Extracted records Start Marker
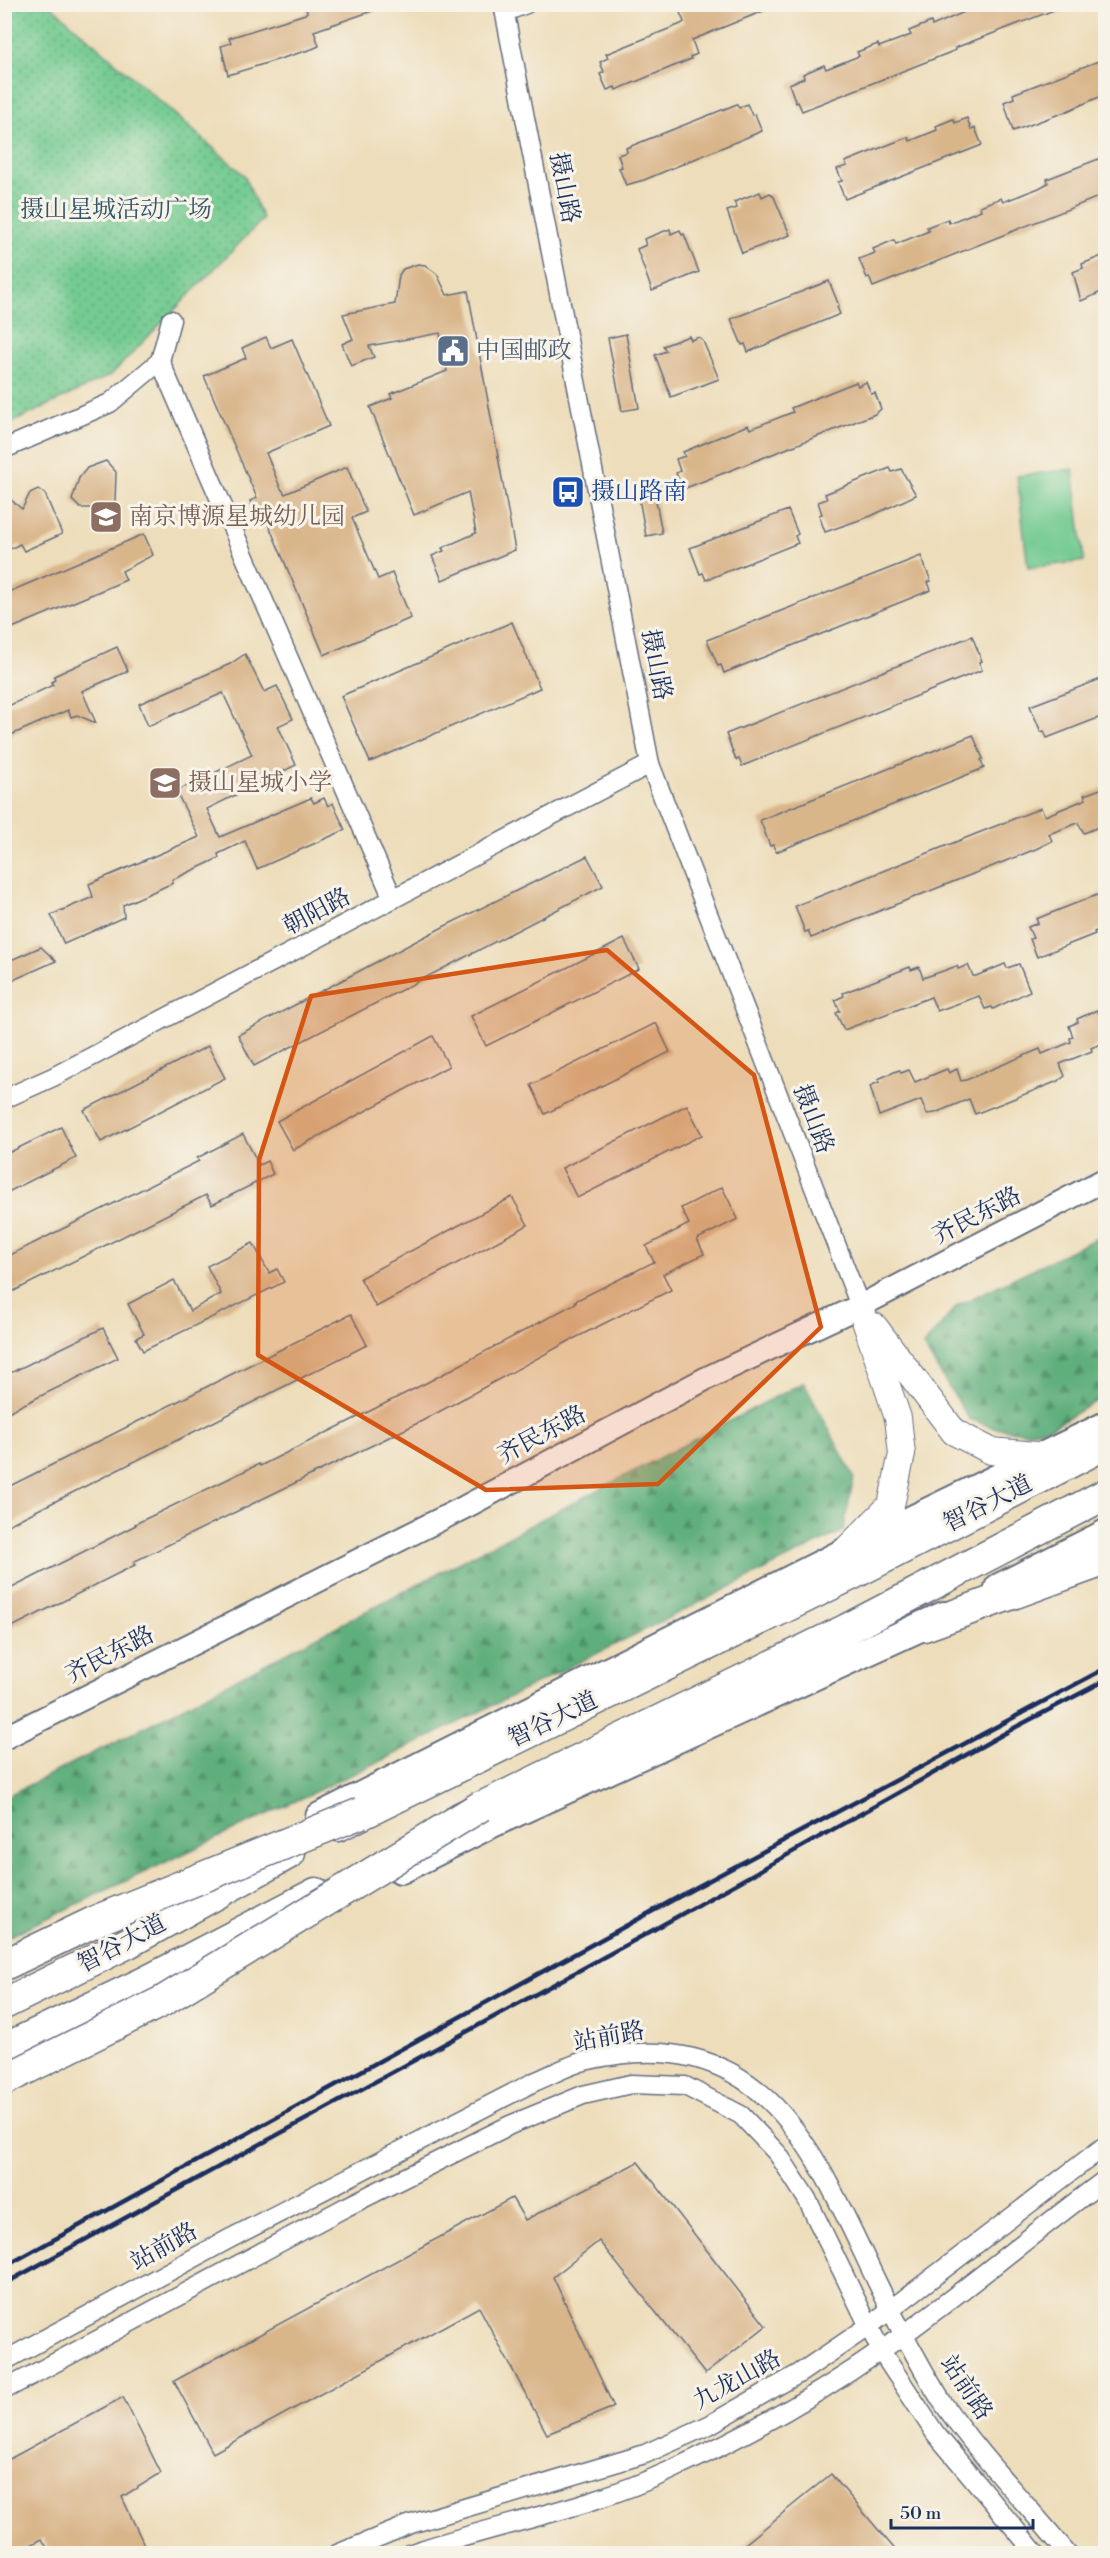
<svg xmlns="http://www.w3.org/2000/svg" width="1110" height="2558" viewBox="0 0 1110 2558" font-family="'Libre Bodoni','Noto Serif SC',serif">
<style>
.grass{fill:#74cb91;stroke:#487d78;stroke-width:1.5}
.forest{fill:url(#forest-firs);stroke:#3d6f6c;stroke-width:1.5}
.park{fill:url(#park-dots);stroke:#487d78;stroke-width:1.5}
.building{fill:#d9b58a}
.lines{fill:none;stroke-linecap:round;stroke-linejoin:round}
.minor-casing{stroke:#646c7e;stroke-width:21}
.tertiary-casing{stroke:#646c7e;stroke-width:26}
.secondary-casing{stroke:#646c7e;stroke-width:28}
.primary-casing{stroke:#646c7e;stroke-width:32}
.trunk-casing{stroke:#646c7e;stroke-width:33}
.minor{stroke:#fff;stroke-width:18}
.tertiary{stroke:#fff;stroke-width:22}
.secondary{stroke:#fff;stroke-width:26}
.primary{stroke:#fff;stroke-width:28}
.trunk{stroke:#fff;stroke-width:30}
.rail{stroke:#1b2f5e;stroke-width:4.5}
.trunk-bridge-casing{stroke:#646c7e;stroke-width:33;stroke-linecap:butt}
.trunk-bridge{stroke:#fff;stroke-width:30}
.marked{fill:#d45514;fill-opacity:0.2;stroke:#d45514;stroke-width:4.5;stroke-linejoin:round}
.labels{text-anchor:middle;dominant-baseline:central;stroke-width:6;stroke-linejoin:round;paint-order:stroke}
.street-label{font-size:24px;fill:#1b2f5e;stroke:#f7f3e8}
.park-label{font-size:24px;fill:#31566b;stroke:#f7f3e8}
.service-label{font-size:24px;fill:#4e5e75;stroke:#f7f3e8;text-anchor:start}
.transit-label{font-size:24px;fill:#164399;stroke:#f7f3e8;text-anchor:start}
.education-label{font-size:24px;fill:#785e54;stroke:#f7f3e8;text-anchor:start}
</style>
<defs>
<pattern id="forest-firs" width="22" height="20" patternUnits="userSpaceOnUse" patternTransform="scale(1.5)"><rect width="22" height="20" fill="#5faf7b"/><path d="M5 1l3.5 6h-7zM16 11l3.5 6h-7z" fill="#4e8f68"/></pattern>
<pattern id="park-dots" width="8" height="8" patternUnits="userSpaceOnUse" patternTransform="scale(1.5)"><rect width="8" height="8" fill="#74cb91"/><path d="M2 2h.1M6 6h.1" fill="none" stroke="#5ea57a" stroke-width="1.8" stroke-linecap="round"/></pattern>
</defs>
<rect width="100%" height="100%" fill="#f7f3e8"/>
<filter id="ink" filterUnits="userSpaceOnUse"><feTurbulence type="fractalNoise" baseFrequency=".0167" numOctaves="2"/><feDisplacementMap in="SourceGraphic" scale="12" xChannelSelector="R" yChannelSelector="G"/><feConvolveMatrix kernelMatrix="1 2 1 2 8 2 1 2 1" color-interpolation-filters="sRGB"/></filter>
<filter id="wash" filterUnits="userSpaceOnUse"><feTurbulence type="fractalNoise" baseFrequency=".008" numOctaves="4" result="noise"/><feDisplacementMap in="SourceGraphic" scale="24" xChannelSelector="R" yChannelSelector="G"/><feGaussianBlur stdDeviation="1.35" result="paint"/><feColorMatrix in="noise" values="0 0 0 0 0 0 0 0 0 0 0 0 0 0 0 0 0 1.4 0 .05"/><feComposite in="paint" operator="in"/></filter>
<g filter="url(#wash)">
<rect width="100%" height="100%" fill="#edddba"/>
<polygon class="grass" points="1073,469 1084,561 1028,568 1017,476"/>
<g class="forest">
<polygon points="1105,1234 1105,1396 1050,1428 1024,1432 995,1428 969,1419 923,1346 958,1305"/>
<polygon points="804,1382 854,1477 843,1531 393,1755 5,1938 5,1797 131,1734"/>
</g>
<polygon class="park" points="5,5 50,5 244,175 263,219 111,375 5,426"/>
<g id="blocks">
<g class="building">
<polygon points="305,4 383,4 384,7 314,31 319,46 312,49 228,75 221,46 231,43 229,38 305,14 307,12"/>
<polygon points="693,4 778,5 692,40 697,54 690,57 691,59 616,90 615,87 607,90 600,74 604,72 600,62 608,58 606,54 681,24 684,22 679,10"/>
<polygon points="983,4 1067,5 955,48 956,50 802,111 798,102 796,103 789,84 804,78 803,74 824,65 826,69 859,56 857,52 878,44 879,47 911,35 909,31 931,22 932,26"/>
<polygon points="1106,58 1106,94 1065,112 1013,131 1004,102 1014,98 1013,94"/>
<polygon points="737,104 739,108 747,104 752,115 755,114 762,131 644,180 626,185 619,168 622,167 618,155 627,152 626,148"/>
<polygon points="967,118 971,129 975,128 982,145 845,199 838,182 842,181 837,169 847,166 845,162 908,137 910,141 937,130 936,126 953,119 955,123"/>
<polygon points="1106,156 1106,194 873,287 869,277 867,278 859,259 875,253 873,249 894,240 896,244 929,231 927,227 948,219 949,223 981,210 980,206 1001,198 1003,202 1039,188 1048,183 1047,179"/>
<polygon points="760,192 762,197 770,193 774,197 790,235 742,253 727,211 737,208 734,202"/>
<polygon points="670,229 671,234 680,230 682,235 684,234 699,272 652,291 637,249 646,245 644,239"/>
<polygon points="1102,256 1106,265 1106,290 1081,301 1073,272 1083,268 1082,264"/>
<polygon points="418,264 425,265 437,274 447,295 468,291 515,550 442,580 432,556 444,551 442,548 476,533 468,492 414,515 370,407 392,398 390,394 447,371 440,333 369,346 374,357 351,366 342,344 353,339 343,314 395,304 399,275 403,269"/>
<polygon points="829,281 839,306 837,307 840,314 748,352 745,344 742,345 731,319"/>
<polygon points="626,334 639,408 622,411 608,338"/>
<polygon points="689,336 691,340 699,337 703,341 719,379 671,397 655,355 666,351 663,346"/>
<polygon points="266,337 271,348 292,339 329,426 266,453 280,487 285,494 347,467 366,512 352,518 378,579 392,573 411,618 324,655 264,514 257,517 250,501 257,498 204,376 246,358 242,348"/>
<polygon points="856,382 858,386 866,382 871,394 875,393 881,409 875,414 683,489 676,473 680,471 676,459 685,456 683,452 748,425 750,429 793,412 791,408"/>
<polygon points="106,461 116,472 115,503 94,511 93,508 80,508 72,500 79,478 87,468"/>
<polygon points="890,468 892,472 901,469 916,495 871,516 825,532 819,515 822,514 818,502 827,499 825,494"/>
<polygon points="653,485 662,533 646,536 637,488"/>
<polygon points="38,489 45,494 62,534 24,551 20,544 4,552 4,494 22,509 30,493"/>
<polygon points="788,510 798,534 795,536 798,543 706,580 703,573 700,574 690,548"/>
<polygon points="144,534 153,555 122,571 126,580 10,629 4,617 4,594"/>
<polygon points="921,556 931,581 928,582 931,590 724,673 721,665 718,666 707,640"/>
<polygon points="512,622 540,688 370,762 341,696"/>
<polygon points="972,636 982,661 979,662 982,670 742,766 739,759 736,760 726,734"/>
<polygon points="117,647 128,671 82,691 96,723 77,715 71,717 68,710 4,738 4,708 53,685 51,682 55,680 54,676"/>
<polygon points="245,654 264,692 277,686 293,719 278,726 296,765 207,809 220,837 311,798 314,803 324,798 328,806 333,803 345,830 257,869 245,841 218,854 219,858 172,880 173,883 123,905 124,917 64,944 51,915 93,897 89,884 199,837 176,791 252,755 223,693 148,726 139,704 230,664"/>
<polygon points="1106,677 1106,715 1047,738 1044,731 1041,732 1030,706"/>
<polygon points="973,735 983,759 981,760 984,768 776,852 773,845 770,846 760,820"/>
<polygon points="1106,787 1106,824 1084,833 1078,823 1049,834 1052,841 1036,849 811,938 808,931 805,932 795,906 1041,808 1045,816 1086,799 1084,795"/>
<polygon points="587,856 603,886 254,1066 238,1035 443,927"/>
<polygon points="1102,893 1106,902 1106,927 1094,932 1095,934 1037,957 1030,939 1033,938 1028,927 1038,923 1036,919"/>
<polygon points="624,939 639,969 486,1046 471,1016"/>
<polygon points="41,947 56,961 4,984 4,963"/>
<polygon points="1005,964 1007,968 1019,964 1030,991 993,1009 992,1007 985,1009 979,996 937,1011 931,997 844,1030 836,1013 840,1011 835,1000 844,996 843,993 910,967 911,970 919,967 923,978 957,966 958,969 968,965 973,976 976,976"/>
<polygon points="1097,1010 1099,1014 1106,1011 1106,1042 1091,1048 1092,1051 1060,1064 1065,1076 1058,1081 975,1114 969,1099 935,1113 927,1114 921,1100 879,1116 870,1086 879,1082 878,1079 899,1070 901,1073 909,1070 915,1082 947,1069 949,1073 957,1069 961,1081 966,1080 1040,1049 1042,1054 1071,1042 1070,1038 1073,1037 1069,1026 1078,1022 1077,1019"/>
<polygon points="656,1023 670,1052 545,1114 531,1085"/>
<polygon points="433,1036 449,1066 293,1150 277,1121"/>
<polygon points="208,1046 225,1078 101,1142 84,1110"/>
<polygon points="687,1105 702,1135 577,1198 562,1168"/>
<polygon points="61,1127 76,1158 4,1194 4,1155"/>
<polygon points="243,1134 259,1165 267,1161 273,1174 212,1205 206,1195 4,1296 4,1258 199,1161 197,1158"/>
<polygon points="722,1187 738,1219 697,1239 704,1254 663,1274 671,1290 569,1341 422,1421 133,1562 135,1565 4,1631 4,1592 136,1525 135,1524 259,1464 260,1466 428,1382 576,1303 575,1301 654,1262 646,1246 689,1224 681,1208"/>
<polygon points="512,1197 528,1225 376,1307 360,1278"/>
<polygon points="253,1243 269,1273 277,1269 284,1282 143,1351 136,1338 144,1334 128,1304 174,1280 190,1311 221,1294 207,1266"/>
<polygon points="351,1314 367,1345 4,1527 4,1489"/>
<polygon points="103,1328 118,1358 4,1414 4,1376"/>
<polygon points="638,2162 766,2326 705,2374 599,2241 553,2277 614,2407 547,2434 479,2307 213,2453 174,2381 512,2198 525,2220"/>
<polygon points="123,2397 161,2473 122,2497 148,2553 50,2553 42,2539 16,2553 4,2553 4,2462"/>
<polygon points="831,2474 898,2553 734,2553"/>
</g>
</g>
</g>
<g filter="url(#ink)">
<use href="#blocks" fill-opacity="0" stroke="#646c7e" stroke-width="1.5"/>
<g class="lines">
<defs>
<g id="minor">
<polyline points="503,4 650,764 860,1306"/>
<polyline points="505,12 526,4"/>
<polyline points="160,361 393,899"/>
<polyline points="4,449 110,403 160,361 171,320"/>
<polyline points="4,1099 53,1077 650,764"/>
<path d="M 4,2361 L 229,2239 L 534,2082 C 551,2075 570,2064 589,2060 C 797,2013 829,2206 909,2344 C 920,2364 931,2385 943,2403 C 980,2457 1027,2504 1068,2554"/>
<polyline points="4,2390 344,2208 510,2125 583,2095 631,2084 685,2086 741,2115 778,2154 807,2199 881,2351 935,2433 1036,2554"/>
<polyline points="337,2554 411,2524 645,2454 709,2425 800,2373 869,2326 1106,2145"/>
<path d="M 409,2554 C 495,2524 586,2510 669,2471 C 743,2437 815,2397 882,2350 C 959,2296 1030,2235 1106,2179"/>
</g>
<polyline id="tertiary" points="4,1738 465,1507 705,1379 860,1306 1106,1179"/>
<g id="secondary">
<polyline points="874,1326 954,1432 991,1451 1047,1456"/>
<polyline points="848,1548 891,1505 902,1454 898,1418 860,1306"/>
</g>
<g id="primary">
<polyline points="999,1588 1106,1534"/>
<polyline points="320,1817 840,1555 1106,1426"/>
<polyline points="401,1869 492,1823 944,1616"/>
</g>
<g id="trunk">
<polyline points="924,1626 1106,1560"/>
<polyline points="459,1818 847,1629 1106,1494"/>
<polyline points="338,1826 853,1574 1106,1444"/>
<polyline points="4,2004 128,1943 290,1853"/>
<polyline points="4,2049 149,1980 316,1893"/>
</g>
</defs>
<use href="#minor" class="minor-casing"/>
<use href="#tertiary" class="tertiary-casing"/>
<use href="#secondary" class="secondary-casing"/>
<use href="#primary" class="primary-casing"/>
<use href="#trunk" class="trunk-casing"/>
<use href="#minor" class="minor"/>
<use href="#tertiary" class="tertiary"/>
<use href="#secondary" class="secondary"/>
<use href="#primary" class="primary"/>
<use href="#trunk" class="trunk"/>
<g class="rail">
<polyline points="4,2267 693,1889 1106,1668"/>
<polyline points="4,2284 646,1934 1016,1727 1106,1680"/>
</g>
<defs>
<g id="trunk-bridge">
<polyline points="4,1965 100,1919 361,1813"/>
<polyline points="4,2080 163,2001 481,1806"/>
</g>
</defs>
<use href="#trunk-bridge" class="trunk-bridge-casing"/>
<use href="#trunk-bridge" class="trunk-bridge"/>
</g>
</g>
<path class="marked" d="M 607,950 L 754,1075 L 821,1327 L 658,1484 L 486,1490 L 258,1355 L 259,1160 L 311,996 Z"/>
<defs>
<symbol id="civic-square" viewBox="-11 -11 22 22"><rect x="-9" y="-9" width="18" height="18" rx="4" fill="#5c6f8a" stroke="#f7f3e8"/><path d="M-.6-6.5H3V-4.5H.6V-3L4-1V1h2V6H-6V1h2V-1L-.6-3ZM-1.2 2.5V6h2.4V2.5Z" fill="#fff"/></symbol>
<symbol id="bus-square" viewBox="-11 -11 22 22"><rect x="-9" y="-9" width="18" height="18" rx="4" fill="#1a4fb4" stroke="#f7f3e8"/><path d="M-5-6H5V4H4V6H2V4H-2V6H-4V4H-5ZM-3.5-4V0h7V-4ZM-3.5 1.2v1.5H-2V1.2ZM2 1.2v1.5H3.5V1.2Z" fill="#fff"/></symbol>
<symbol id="school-square" viewBox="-11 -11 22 22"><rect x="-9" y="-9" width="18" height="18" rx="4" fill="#8d6e63" stroke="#f7f3e8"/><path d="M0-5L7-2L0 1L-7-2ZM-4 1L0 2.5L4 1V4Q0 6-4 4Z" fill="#fff"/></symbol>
</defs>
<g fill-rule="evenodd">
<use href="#civic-square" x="434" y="332" width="38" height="38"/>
<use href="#bus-square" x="549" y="473" width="38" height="38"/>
<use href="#school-square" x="87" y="498" width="38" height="38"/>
<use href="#school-square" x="146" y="764" width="38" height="38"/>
</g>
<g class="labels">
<g class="street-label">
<text transform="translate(564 188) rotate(79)">摄山路</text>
<text transform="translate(656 665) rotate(79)">摄山路</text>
<text transform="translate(317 912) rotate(-28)">朝阳路</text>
<text transform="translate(813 1119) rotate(69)">摄山路</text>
<text transform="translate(977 1216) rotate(-27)">齐民东路</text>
<text transform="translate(542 1435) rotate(-28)">齐民东路</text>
<text transform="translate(988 1504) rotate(-27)">智谷大道</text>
<text transform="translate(110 1655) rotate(-27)">齐民东路</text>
<text transform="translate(553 1720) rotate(-26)">智谷大道</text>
<text transform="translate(122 1944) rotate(-28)">智谷大道</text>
<text transform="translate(609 2037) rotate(-10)">站前路</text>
<text transform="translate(164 2247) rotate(-29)">站前路</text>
<text transform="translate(737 2380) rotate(-29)">九龙山路</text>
<text transform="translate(966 2388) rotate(56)">站前路</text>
</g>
<g class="park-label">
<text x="116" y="210">摄山星城活动广场</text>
</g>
<g class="service-label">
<text x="476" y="351">中国邮政</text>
</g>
<g class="transit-label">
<text x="591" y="492">摄山路南</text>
</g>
<g class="education-label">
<text x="129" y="517">南京博源星城幼儿园</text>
<text x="188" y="783">摄山星城小学</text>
</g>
</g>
<rect width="1110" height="2558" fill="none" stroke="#f7f3e8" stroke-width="24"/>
<path d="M891 2519v9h142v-9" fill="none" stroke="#1b2f5e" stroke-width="3"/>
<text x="900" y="2519" font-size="18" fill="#1b2f5e" stroke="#f7f3e8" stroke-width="4.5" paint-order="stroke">50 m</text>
</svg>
Extracted records End Marker
> What is required: If a line in the records above contains "lines", copy that line.

> Result for this exercise:
.lines{fill:none;stroke-linecap:round;stroke-linejoin:round}
<g class="lines">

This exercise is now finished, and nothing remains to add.